_Exercise goal:_
Beginning with the line that holds "cup: present [113,548,193,611]", set down each line of the data below through the very last, exactly as given, and nothing beyond that.

_Entries supplied:_

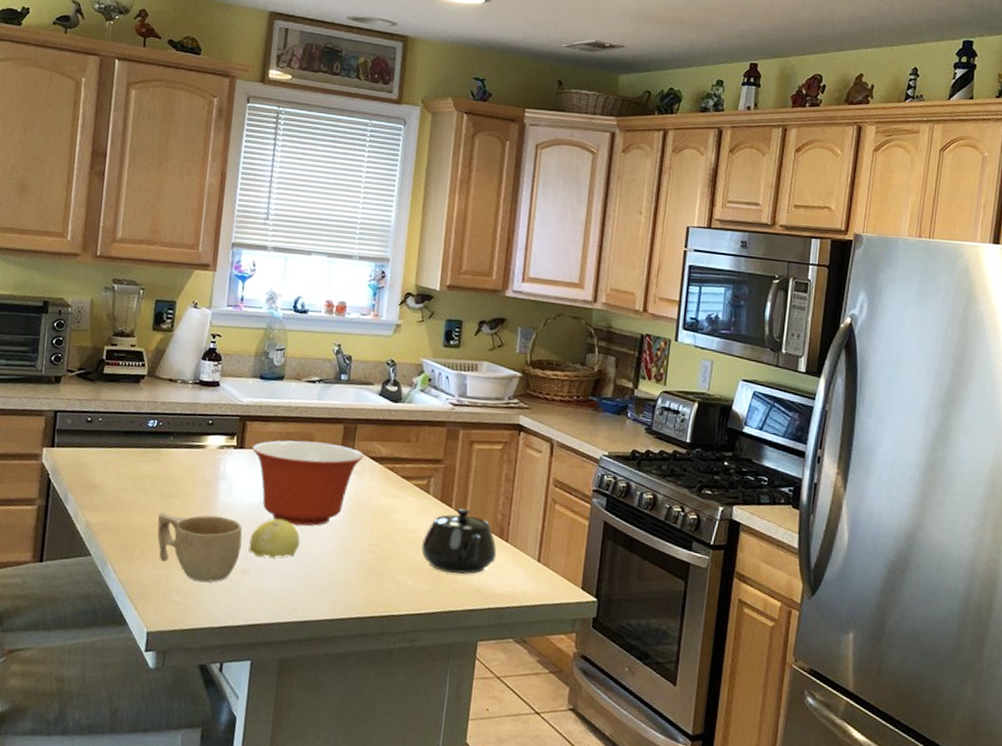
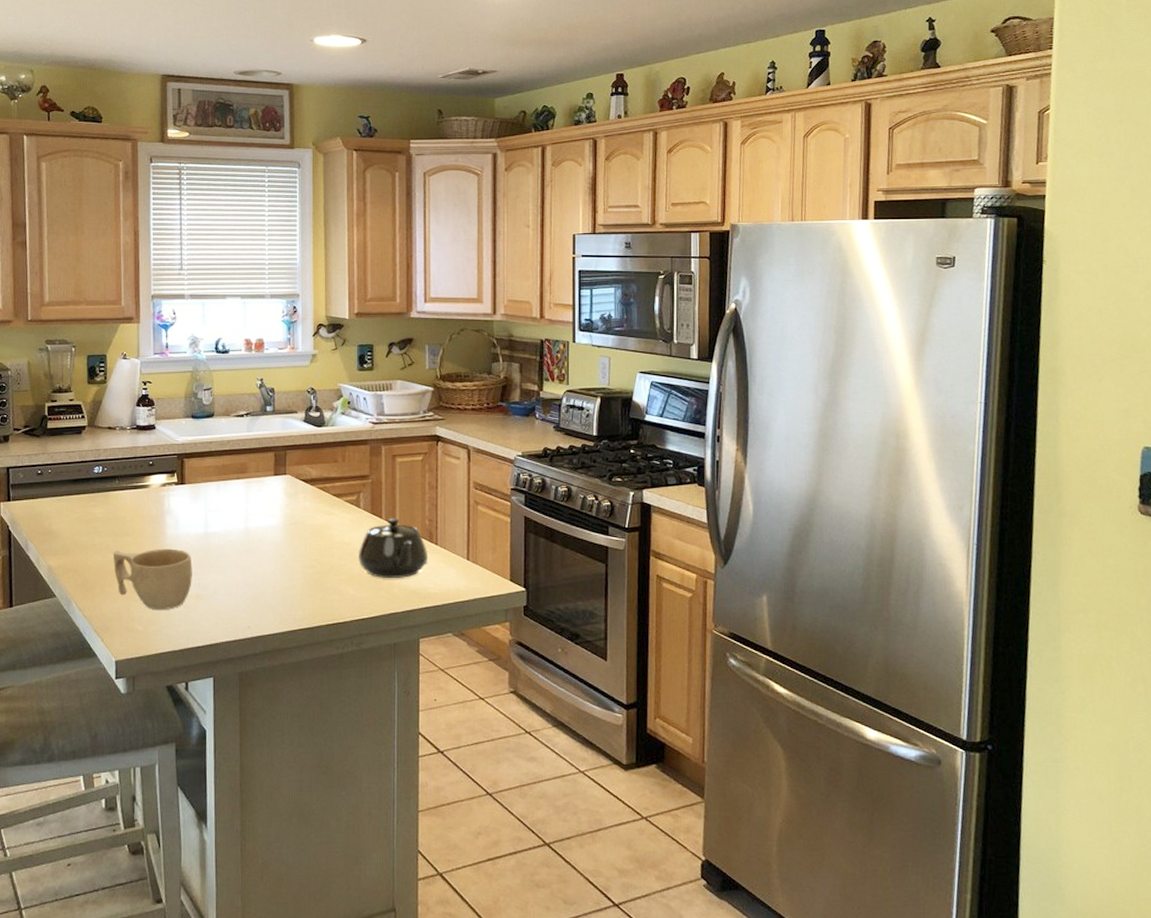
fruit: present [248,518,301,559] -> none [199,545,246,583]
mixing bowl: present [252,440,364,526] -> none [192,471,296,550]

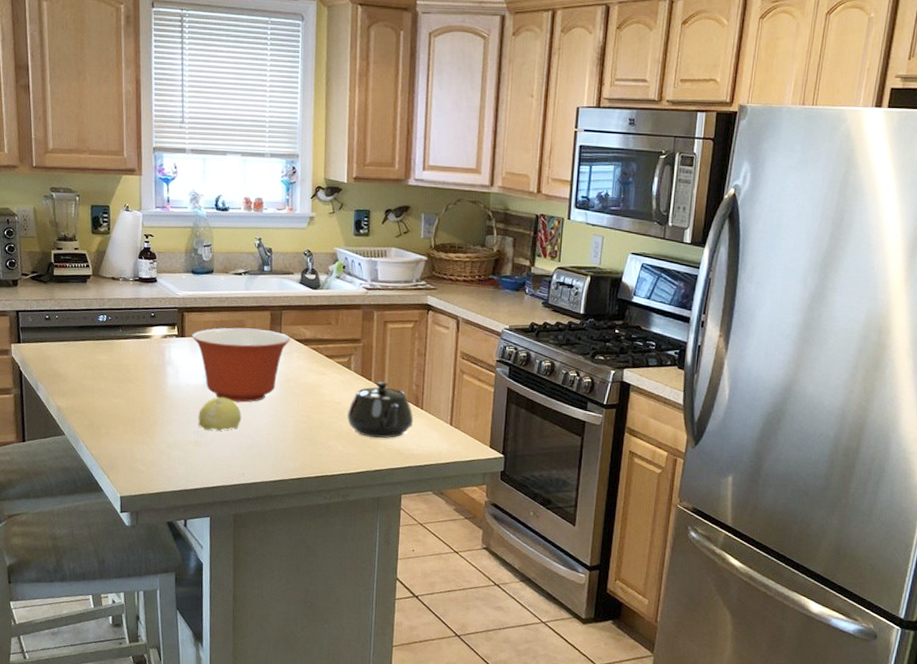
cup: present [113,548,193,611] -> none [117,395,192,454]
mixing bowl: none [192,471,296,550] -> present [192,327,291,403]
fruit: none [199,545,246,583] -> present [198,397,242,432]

_Answer:_
cup: present [113,548,193,611] -> none [117,395,192,454]
mixing bowl: none [192,471,296,550] -> present [192,327,291,403]
fruit: none [199,545,246,583] -> present [198,397,242,432]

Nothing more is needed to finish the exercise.